Job 1: According to the relationships thread, why do NTs who are still figuring themselves out tend to shy away from relationships?
Job 2: List the usernames of everyone who posted in the relationships thread.
Job 3: Transcribe a portion of the relationships thread, beginning at the words "Forming and maintaining" and stopping after "friendships with people?".
*** Given passage
# relationships....



## vorpal (Jun 12, 2011)

I know this is a common issue with NTs, but I'm trying to work a theory here...

Forming and maintaining relationships has always been difficult for me to justify.

Would you say that the mark of a mature NT is their ability and willingness to form and maintain relationships / friendships with people?


----------



## ironic (Jun 14, 2011)

I agree with you. I believe that NTs who are still figuring themselves out have a tendency to shy away from relationships because of the unknown variables involved. They're so focused on foreseeing all of the possible outcomes that they don't allow themselves to actually indulge in the relationship. I also think that less mature NTs are also (forgive me) selfish,unable to give a part of themself away to bond with someone else. They only see what they can gain from the relationship and not what they can give to the other person; they're worried about getting hurt or revealing too much about themself. A mature NT can put away all of their insecurities and appreciate the relationship for what it is without worrying about "what could happen."


----------



## Transcendence (Apr 25, 2011)

^That sounds like an INTJ, not an NT.


----------



## 22857 (May 31, 2011)

I wouldn't say willingness to enter relationships or start them defines a mature NT; 
I'd say a mature NT will be able to stay connected to their relationships without pushing away.
******
*** Supplied material
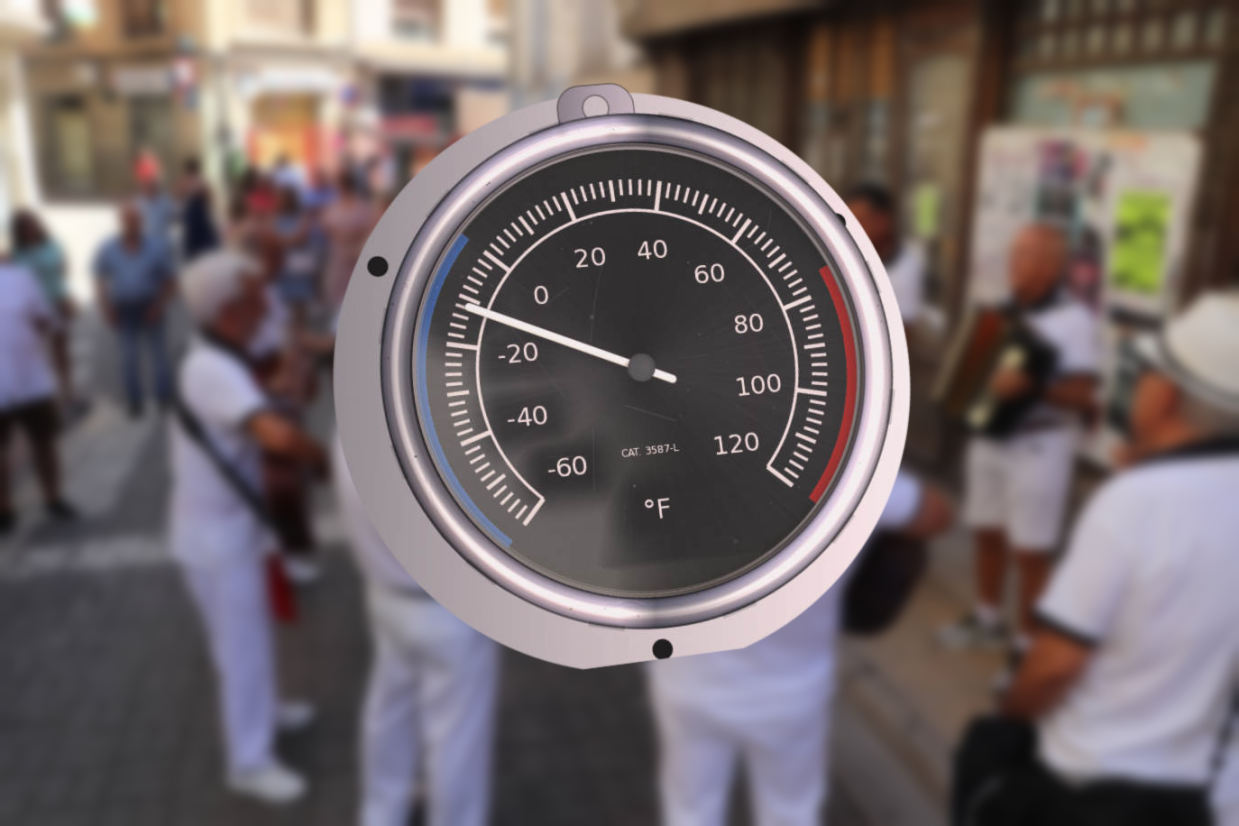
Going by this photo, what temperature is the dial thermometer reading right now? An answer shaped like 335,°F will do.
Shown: -12,°F
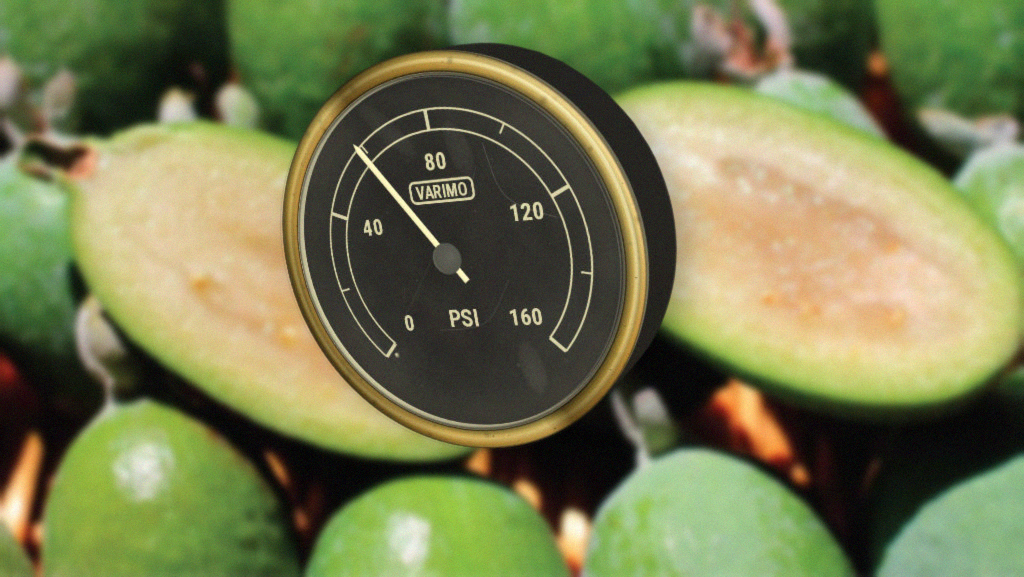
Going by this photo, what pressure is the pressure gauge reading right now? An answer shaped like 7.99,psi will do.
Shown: 60,psi
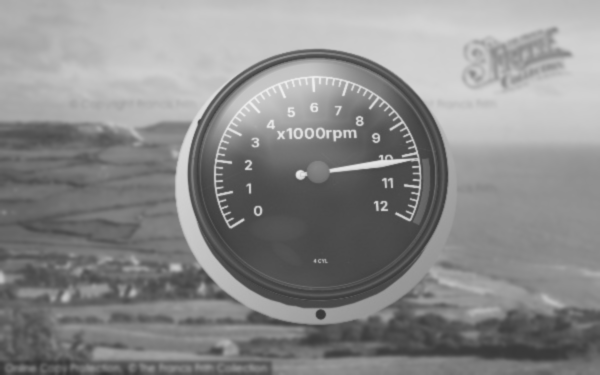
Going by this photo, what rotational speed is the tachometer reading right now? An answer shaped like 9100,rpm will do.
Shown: 10200,rpm
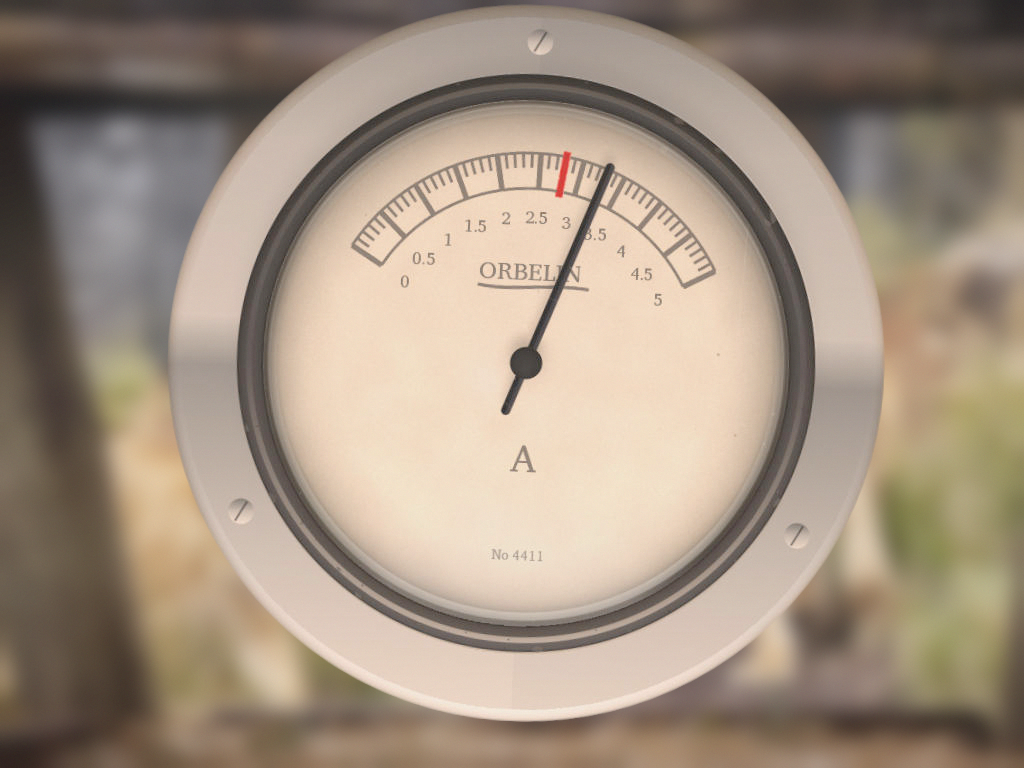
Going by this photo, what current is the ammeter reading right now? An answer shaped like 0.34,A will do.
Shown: 3.3,A
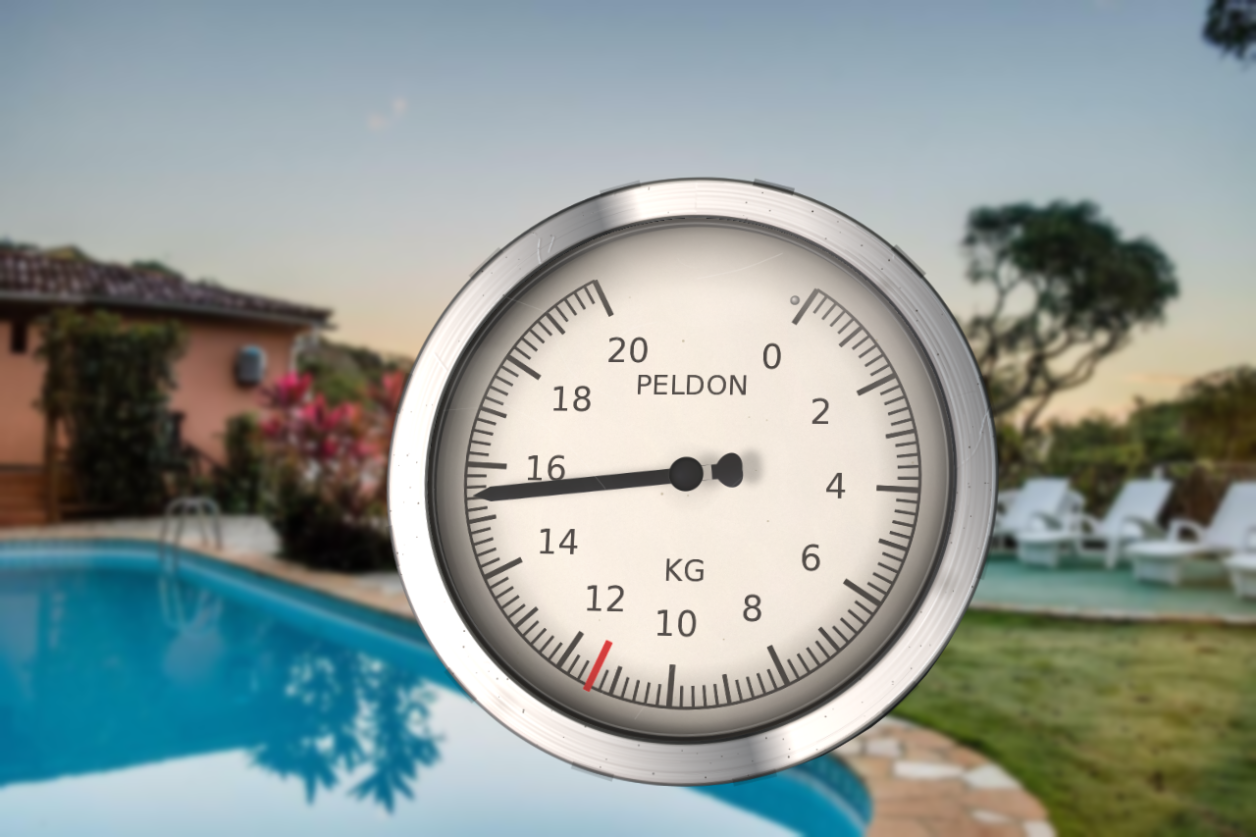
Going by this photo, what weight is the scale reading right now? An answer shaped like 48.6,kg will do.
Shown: 15.4,kg
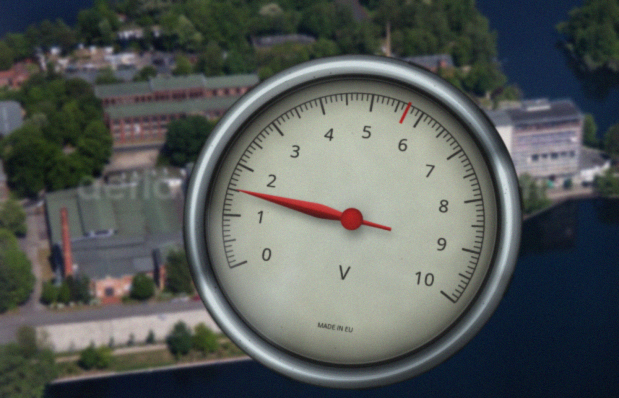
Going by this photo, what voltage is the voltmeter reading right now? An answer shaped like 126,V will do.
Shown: 1.5,V
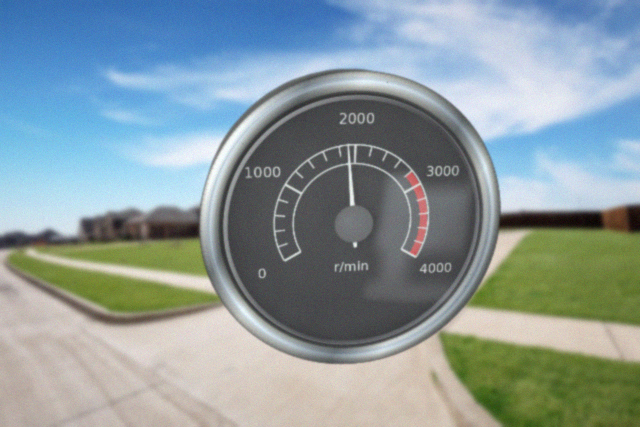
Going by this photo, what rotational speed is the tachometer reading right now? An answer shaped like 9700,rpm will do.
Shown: 1900,rpm
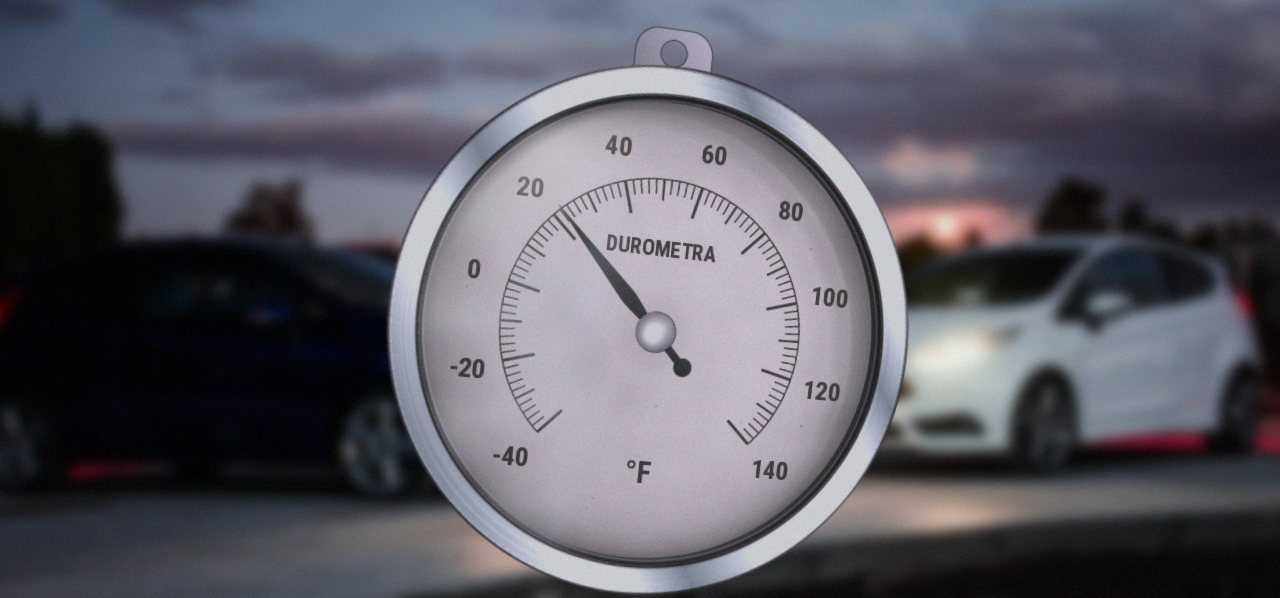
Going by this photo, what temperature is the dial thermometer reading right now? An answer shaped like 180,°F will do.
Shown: 22,°F
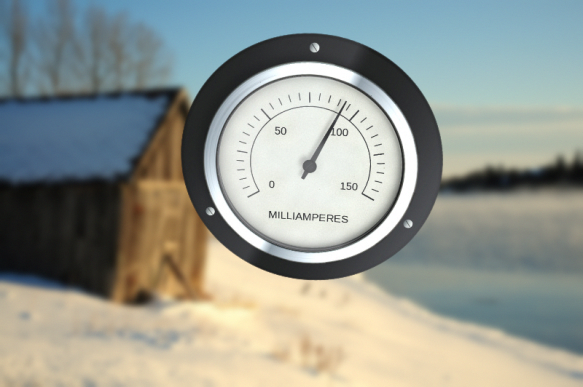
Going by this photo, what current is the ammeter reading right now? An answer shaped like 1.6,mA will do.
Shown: 92.5,mA
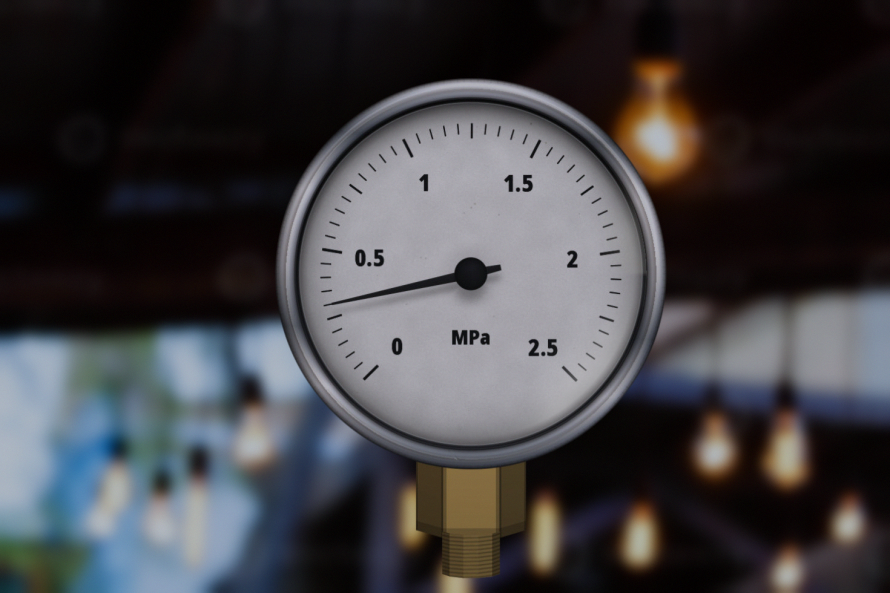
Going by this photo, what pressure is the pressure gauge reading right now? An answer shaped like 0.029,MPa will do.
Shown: 0.3,MPa
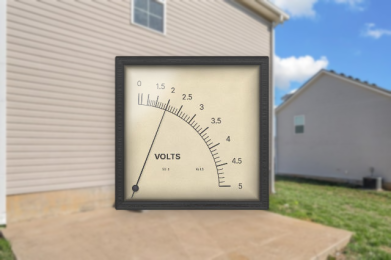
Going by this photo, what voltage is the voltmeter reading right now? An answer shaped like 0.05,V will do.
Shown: 2,V
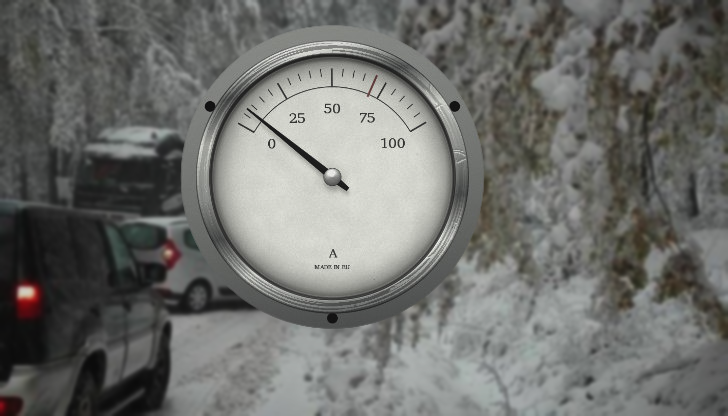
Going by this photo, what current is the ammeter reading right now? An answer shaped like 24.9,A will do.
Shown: 7.5,A
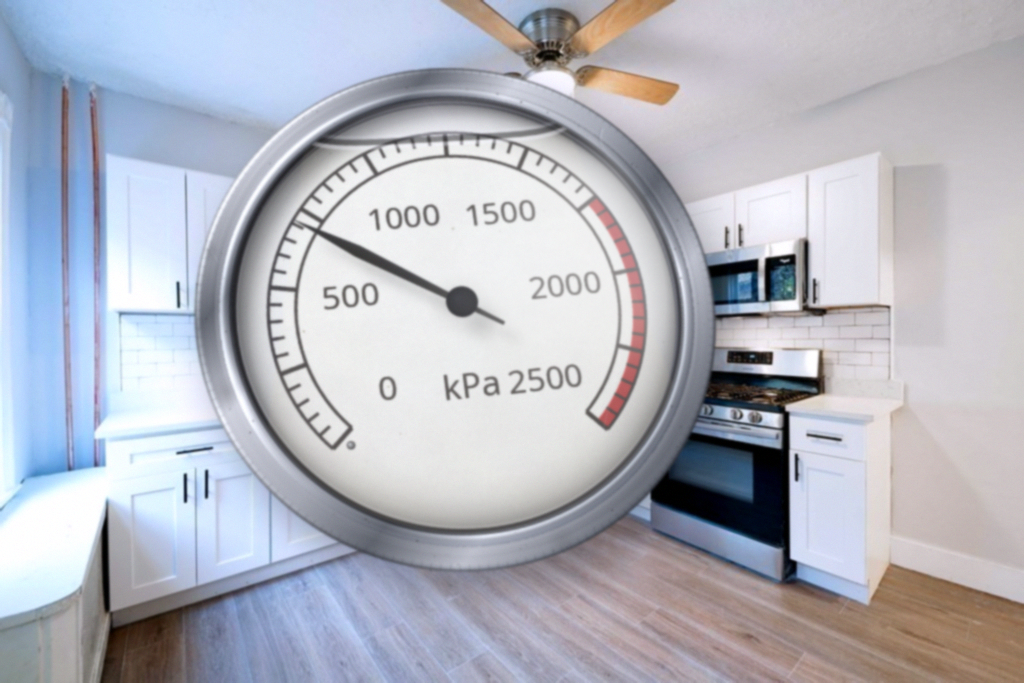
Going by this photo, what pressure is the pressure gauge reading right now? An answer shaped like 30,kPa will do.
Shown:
******
Exercise solution 1: They shy away because of the unknown variables involved. They are so focused on foreseeing all of the possible outcomes that they don't allow themselves to actually indulge in the relationship.

Exercise solution 2: vorpal, ironic, Transcendence, 22857

Exercise solution 3:
Forming and maintaining relationships has always been difficult for me to justify.

Would you say that the mark of a mature NT is their ability and willingness to form and maintain relationships / friendships with people?